This is mostly for curiosity, I've been thinking of board games from a publishers' point of view lately and was wondering if there are any games out there that have been published to pursue some other agenda (political, religious, etc.)? I specifically mean a game where a sponsor would want to remain anonymous, wouldn't want the board game to be branded with their visual brand.
[Note: This answer focuses on the history of this subject, citing some famous examples, as opposed to contemporary propagandistic games, which I have no doubt exist, although I can't comment on the anonymity issue.

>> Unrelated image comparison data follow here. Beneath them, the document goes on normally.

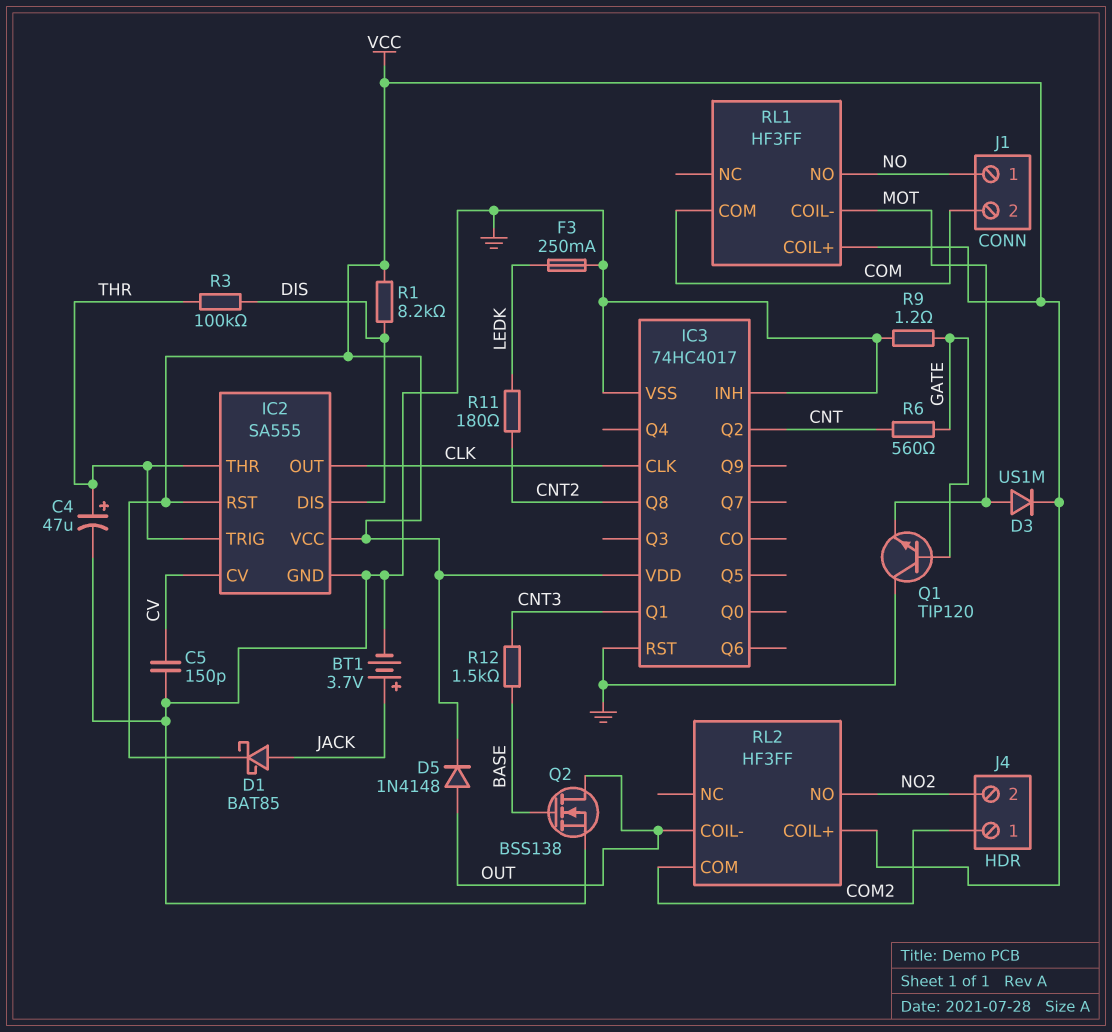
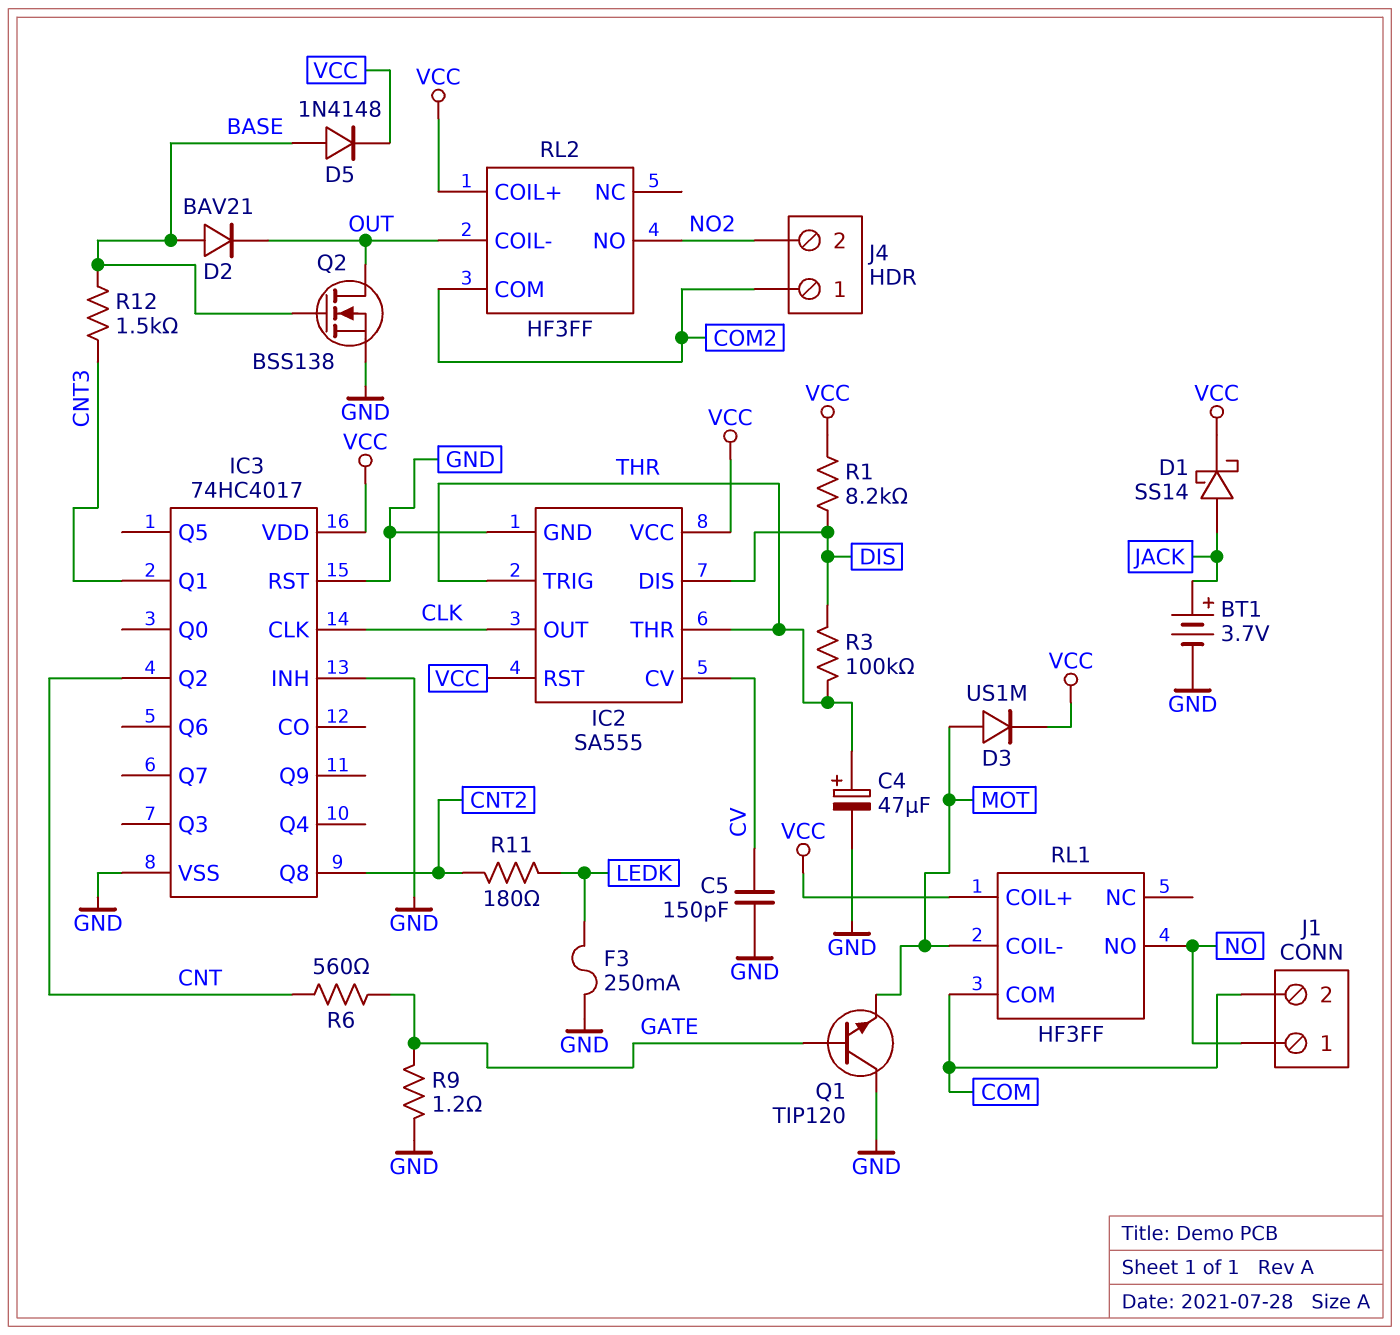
D1: schottky BAT85 (A JACK, K VCC) -> schottky SS14 (A JACK, K VCC)
D2: none -> diode BAV21 (A BASE, K OUT)
D5: diode 1N4148 (A OUT, K VCC) -> diode 1N4148 (A BASE, K VCC)

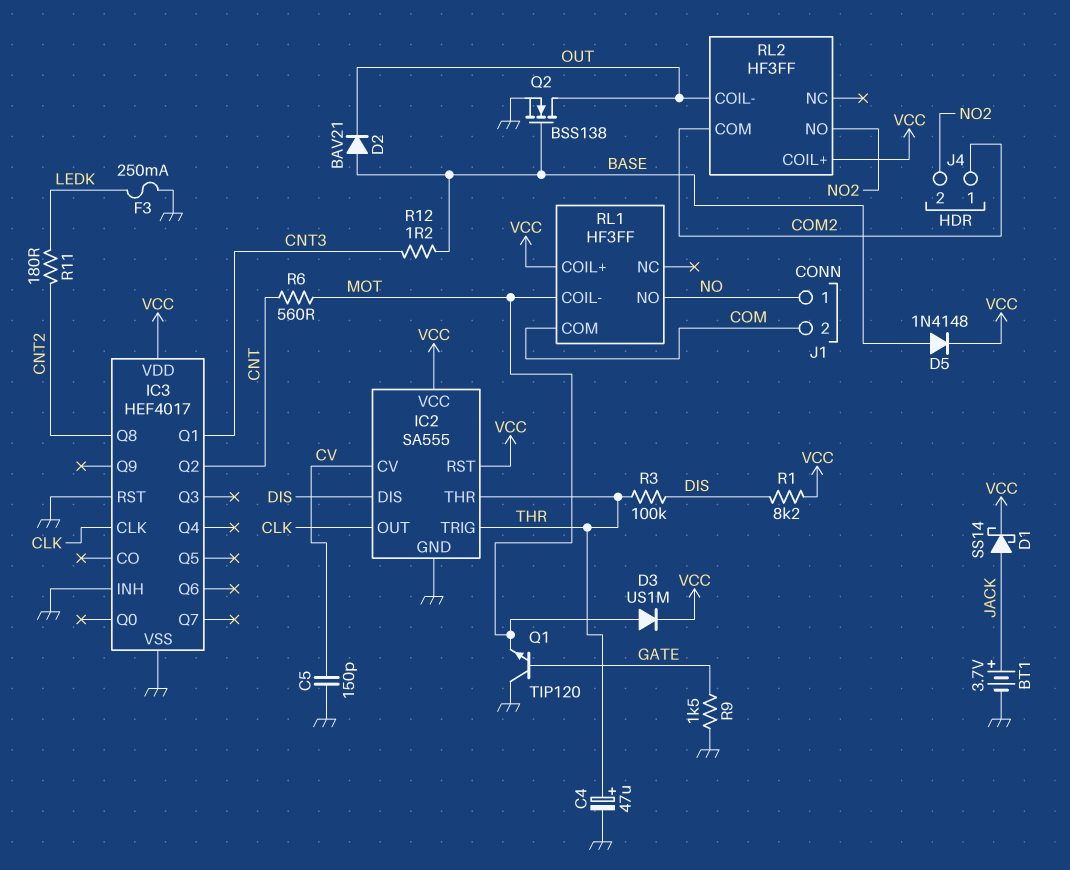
IC3: 74HC4017 -> HEF4017
R6: 560 (CNT, GATE) -> 560 (CNT, MOT)
R9: 1.2 (GATE, GND) -> 1.5k (GATE, GND)
R12: 1.5k (BASE, CNT3) -> 1.2 (BASE, CNT3)

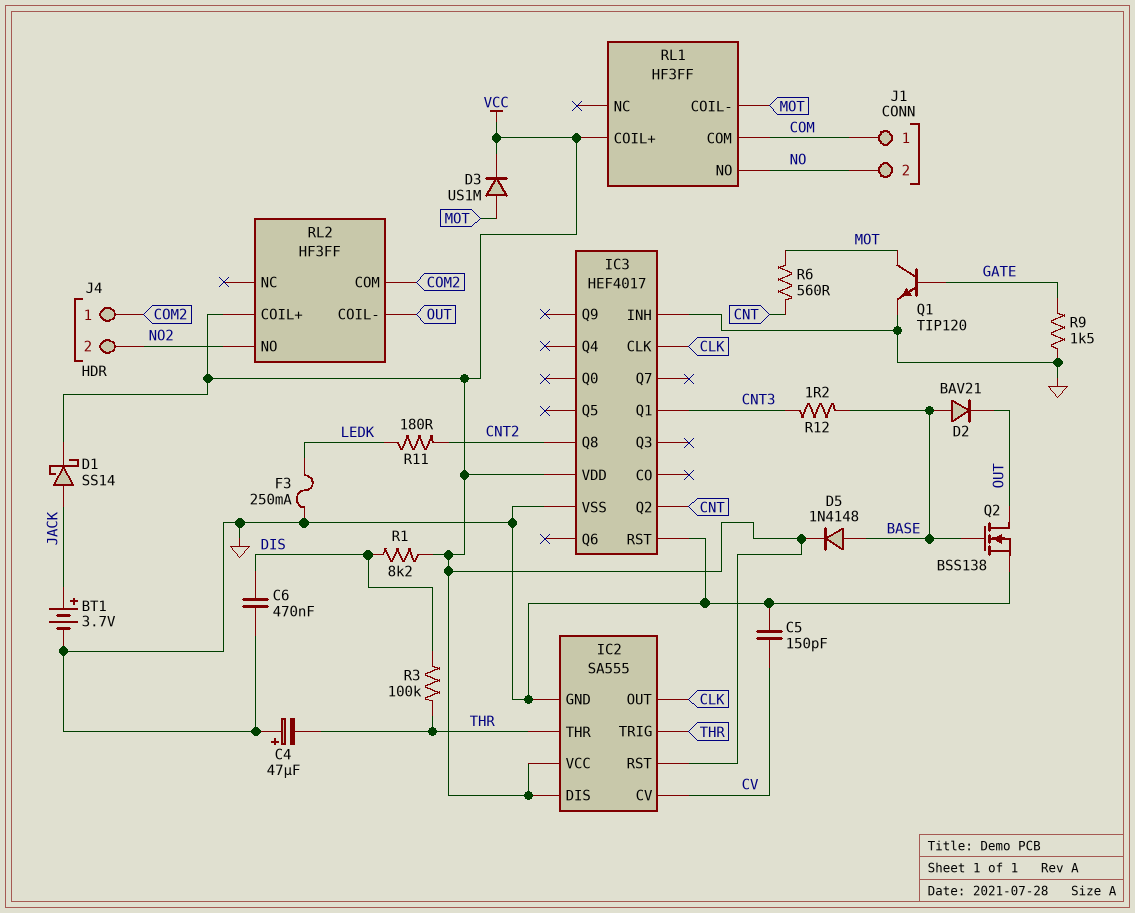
C4: 47uF (plus THR, minus GND) -> 47uF (plus GND, minus THR)
C6: none -> 470nF (DIS, GND)
IC2 pin DIS: DIS -> VCC
J1 pin 1: NO -> COM
J1 pin 2: COM -> NO
Q1: NPN TIP120 (B GATE, C GND, E MOT) -> NPN TIP120 (B GATE, C MOT, E GND)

Generally, designers are proud to be associated with such games, but we do seem to be entering a new era of propaganda, with definite emphasis on obfuscation of sources.]

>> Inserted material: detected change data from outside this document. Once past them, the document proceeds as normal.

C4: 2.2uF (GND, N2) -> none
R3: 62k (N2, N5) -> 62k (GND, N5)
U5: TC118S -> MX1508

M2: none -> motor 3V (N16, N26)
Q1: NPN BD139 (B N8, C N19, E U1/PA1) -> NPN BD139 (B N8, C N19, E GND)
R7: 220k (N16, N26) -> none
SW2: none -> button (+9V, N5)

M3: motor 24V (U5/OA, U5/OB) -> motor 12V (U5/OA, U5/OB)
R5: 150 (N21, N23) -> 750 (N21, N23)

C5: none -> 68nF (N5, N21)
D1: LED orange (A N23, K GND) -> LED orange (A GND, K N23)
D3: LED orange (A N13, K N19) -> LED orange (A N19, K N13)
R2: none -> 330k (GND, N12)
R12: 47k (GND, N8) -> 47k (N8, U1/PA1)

You will want to look into the predecessor of Monopoly, known as The Landlord's Game.
There is a delicious irony here in that, while the game was designed to teach about the dangers of certain aspects of capitalism, the later Monopoly, the most commercially successful boardgame in US history, glorifies practices that Landlord's inventor, Elizabeth Magie, was cautioning against.
The game was created to be a "practical demonstration of the present system of land grabbing with all its usual outcomes and consequences". She based the game on the economic principles of Georgism, a system proposed by Henry George, with the object of demonstrating how rents enrich property owners and impoverish tenants. She knew that some people could find it hard to understand why this happened and what might be done about it, and she thought that if Georgist ideas were put into the concrete form of a game, they might be easier to demonstrate. Magie also hoped that when played by children the game would provoke their natural suspicion of unfairness, and that they might carry this awareness into adulthood.
There were also earlier boardgames designed to teach moral lessons to children and reinforce religious beliefs, including Snakes & Ladders, Mansions of Happiness, and The Game of Pope or Pagan (aka The Siege of the Stronghold of Satan by the Christian Army.)
Nuclear War, the card game, is a famous recent example. Created during the height of the Cold War, it demonstrated the principle of Mutual Assured Destruction in that the game very often results in all players losing.
It is impossible to prove a negative, especially one regarding anonymity, but I'm going to go out on a limb and say that this is unlikely to have happened.
There have definitely been games explicitly published for political (e.g. Corporate Battles, Daring Eagle) or religious agendas (e.g. 5Pillars, Armor of God). However, those don't do anything to hide their agenda and make their designers known.
As @The Chaz notes in comments, it's really strange to think of secret "sponsors" for board games. I guess the only way we would know about anonymous sponsors is if there was some sort of exposé and frankly I don’t know that anybody cares enough to do one on low print-run board games.
Given the lack of existing evidence, and the questionable efficacy of such a tactic, I’m going to have to assume that it is very unlikely that it has happened in the past.
Technically, yes (as non-playable board games)
During World War II, the UK government agency MI-9, the division of Military Intelligence devoted to helping POWs escape, worked with game publisher Waddingtons to publish sets of Monopoly that contained tools for POWs to escape, then worked to get them sent to the prison camps as recreational equipment. In order to avoid detection from the Nazis, MI-9 naturally did not disclose their affiliation with the game, or make explicit their agenda of helping POWs escape.
However, these Monopoly sets were created to smuggle in tools, rather than to actually be playable board games, so I don't think that it fits with the spirit of the question.